**Problem**
Every line from the one with "removed from the" to the one with "panellists discussed the", including those two, is to be copied exactly; all other lines of the entries below are left out.

**Data to use**
=====
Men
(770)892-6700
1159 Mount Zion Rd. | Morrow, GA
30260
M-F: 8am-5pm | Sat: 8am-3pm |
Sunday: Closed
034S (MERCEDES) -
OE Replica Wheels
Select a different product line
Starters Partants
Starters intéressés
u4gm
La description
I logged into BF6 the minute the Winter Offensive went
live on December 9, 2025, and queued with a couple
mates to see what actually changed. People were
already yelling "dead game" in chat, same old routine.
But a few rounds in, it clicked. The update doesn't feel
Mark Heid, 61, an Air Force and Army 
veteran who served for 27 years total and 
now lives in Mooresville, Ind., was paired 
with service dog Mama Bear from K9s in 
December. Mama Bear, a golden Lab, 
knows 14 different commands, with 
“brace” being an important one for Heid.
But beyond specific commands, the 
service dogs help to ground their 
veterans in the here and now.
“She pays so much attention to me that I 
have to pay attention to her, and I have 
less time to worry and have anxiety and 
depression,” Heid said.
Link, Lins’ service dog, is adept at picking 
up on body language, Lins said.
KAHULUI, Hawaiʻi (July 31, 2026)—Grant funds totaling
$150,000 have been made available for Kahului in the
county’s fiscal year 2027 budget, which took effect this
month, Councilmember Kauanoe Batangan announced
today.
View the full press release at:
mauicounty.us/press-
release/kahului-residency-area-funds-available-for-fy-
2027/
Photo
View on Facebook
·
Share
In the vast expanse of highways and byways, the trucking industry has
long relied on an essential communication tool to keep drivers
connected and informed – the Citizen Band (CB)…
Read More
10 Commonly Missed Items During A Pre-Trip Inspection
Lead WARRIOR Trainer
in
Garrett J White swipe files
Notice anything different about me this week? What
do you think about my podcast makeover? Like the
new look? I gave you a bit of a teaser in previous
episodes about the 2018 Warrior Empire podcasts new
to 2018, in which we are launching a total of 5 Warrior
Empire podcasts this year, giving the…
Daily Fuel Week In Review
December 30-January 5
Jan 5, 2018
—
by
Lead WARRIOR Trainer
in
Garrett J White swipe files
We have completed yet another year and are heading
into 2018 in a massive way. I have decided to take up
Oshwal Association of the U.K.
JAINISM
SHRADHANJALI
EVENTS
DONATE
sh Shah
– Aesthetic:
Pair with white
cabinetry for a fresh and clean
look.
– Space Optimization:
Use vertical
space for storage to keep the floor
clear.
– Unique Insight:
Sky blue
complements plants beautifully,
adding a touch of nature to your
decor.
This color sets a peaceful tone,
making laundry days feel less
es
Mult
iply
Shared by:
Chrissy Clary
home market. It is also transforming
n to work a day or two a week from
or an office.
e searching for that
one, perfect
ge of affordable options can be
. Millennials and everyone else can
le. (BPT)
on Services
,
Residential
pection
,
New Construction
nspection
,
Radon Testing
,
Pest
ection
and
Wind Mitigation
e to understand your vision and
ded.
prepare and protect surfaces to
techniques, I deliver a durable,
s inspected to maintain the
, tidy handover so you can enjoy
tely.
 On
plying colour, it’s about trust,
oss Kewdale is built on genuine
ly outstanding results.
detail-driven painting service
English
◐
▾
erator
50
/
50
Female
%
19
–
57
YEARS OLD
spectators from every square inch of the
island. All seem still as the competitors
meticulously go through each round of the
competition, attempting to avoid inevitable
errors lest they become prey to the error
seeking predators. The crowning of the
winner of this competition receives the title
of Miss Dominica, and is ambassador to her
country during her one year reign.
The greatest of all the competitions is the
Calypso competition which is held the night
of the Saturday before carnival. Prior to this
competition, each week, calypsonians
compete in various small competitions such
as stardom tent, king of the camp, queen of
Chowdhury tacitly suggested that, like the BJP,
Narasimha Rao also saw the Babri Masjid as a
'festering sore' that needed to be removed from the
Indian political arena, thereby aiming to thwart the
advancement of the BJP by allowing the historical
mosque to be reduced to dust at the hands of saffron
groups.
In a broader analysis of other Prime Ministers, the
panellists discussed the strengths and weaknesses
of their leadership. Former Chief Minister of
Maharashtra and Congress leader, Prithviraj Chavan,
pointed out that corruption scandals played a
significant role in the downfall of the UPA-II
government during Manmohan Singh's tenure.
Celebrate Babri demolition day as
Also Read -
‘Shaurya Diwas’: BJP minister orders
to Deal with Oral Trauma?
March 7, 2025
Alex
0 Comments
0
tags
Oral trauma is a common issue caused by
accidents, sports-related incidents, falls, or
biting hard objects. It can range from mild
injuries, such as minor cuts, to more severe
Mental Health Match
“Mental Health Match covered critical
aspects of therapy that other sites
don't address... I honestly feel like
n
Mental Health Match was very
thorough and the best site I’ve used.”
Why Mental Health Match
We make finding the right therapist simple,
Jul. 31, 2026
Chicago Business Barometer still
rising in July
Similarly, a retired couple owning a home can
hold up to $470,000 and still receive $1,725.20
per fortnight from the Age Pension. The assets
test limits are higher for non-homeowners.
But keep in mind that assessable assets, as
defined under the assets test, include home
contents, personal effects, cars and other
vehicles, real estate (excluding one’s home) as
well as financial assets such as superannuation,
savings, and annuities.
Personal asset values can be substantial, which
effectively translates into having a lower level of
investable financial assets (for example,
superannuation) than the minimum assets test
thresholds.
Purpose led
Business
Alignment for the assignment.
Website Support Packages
=====
**Written answer**
'festering sore' that needed to be removed from the
Indian political arena, thereby aiming to thwart the
advancement of the BJP by allowing the historical
mosque to be reduced to dust at the hands of saffron
groups.
In a broader analysis of other Prime Ministers, the
panellists discussed the strengths and weaknesses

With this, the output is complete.